Analysts have questioned Anwar Ibrahim’s chances of following through with his plan for a Malay-Muslim government, saying the PKR president would first have to unite the country’s Malay political parties – a difficult hurdle given the complexities involved in getting them to work together.
“The problem for Anwar is if he forms the government and PAS is part of it – PAS will surely object to the presence of Amanah,” James Chin from the University of Tasmania told MalaysiaNow.
“This is the challenge that Anwar will have to face to improve the relationship between Amanah and PAS which, of course, has nothing to do with DAP,” he added.
Amanah, the PAS splinter party led by Mohamad Sabu, was formed by a group of leaders who lost in the 2015 party elections.

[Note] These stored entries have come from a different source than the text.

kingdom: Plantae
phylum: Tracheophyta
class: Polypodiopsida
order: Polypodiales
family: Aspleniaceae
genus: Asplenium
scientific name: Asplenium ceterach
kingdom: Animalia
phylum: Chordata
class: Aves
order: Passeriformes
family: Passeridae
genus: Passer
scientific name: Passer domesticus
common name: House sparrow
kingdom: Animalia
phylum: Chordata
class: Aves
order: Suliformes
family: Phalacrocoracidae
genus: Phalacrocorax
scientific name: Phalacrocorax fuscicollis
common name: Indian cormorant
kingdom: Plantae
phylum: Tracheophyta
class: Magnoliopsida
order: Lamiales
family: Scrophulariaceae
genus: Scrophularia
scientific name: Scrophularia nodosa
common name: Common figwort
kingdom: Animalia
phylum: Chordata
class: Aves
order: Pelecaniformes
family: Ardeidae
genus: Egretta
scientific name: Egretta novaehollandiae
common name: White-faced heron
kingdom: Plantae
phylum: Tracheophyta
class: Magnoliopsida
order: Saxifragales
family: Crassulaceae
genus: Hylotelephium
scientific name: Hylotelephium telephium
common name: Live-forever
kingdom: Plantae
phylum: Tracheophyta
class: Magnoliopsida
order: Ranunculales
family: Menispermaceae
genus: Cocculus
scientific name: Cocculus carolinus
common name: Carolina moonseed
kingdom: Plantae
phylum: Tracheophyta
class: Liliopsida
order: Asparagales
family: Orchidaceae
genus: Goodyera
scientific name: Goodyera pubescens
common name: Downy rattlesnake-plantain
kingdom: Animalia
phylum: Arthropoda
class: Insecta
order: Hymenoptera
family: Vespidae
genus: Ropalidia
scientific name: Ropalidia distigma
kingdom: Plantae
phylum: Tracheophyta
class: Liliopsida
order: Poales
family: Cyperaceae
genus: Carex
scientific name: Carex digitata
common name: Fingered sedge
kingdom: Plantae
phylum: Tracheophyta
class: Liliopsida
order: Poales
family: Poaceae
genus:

Anwar declared at a press conference three weeks ago that he possessed “formidable and convincing” majority support from MPs to form a new government.
“The numbers don’t add up.”
In a later meeting with PKR assemblymen, he also said his administration would be a Malay-Muslim one.
But Azmi Hassan from Universiti Teknologi Malaysia said it would be impossible for Anwar to form a Malay-Muslim government based on actual figures in the Dewan Rakyat.
He told MalaysiaNow that in order to obtain the support of Malay-Muslim MPs, Anwar would need to win the support of parties such as Umno, Bersatu, PAS and Amanah.
“The numbers don’t add up,” he added. “Bersatu would have to give its support, and Umno too, along with some from PRS and GPS.
“Even then, it would not be enough for a formidable majority.”
He said it would be difficult for Anwar to get enough support for a new government in the first place as DAP, the biggest party in the Pakatan Harapan coalition, would have problems working with MPs from Umno, especially those who have been charged with corruption.
“Minus off PAS, because they have openly said that they will not support Anwar.”
He added that the past few days had seen many MPs denying their support for the PKR leader.
“So in this case, Anwar’s definition of ‘formidable’ can be questioned.”
At least 10 MPs have denied suggestions that they would back Anwar for the prime minister’s position, including Tengku Adnan Tengku Mansor, Ahmad Maslan, Bung Moktar Radin, Mahdzir Khalid, Idris Jusoh, Tajuddin Abdul Rahman and Shahidan Kassim.
A few of them have also lodged police reports.
Chin said even the Chinese voters do not believe that Anwar possesses the majority needed to form a new government.
“I think most Chinese in Malaysia do not believe Anwar’s claim of having majority support. They are adopting a wait-and-see approach,” he told MalaysiaNow.
“I think everyone doubts that he has the numbers, and even if he does, I do not think that they are stable.”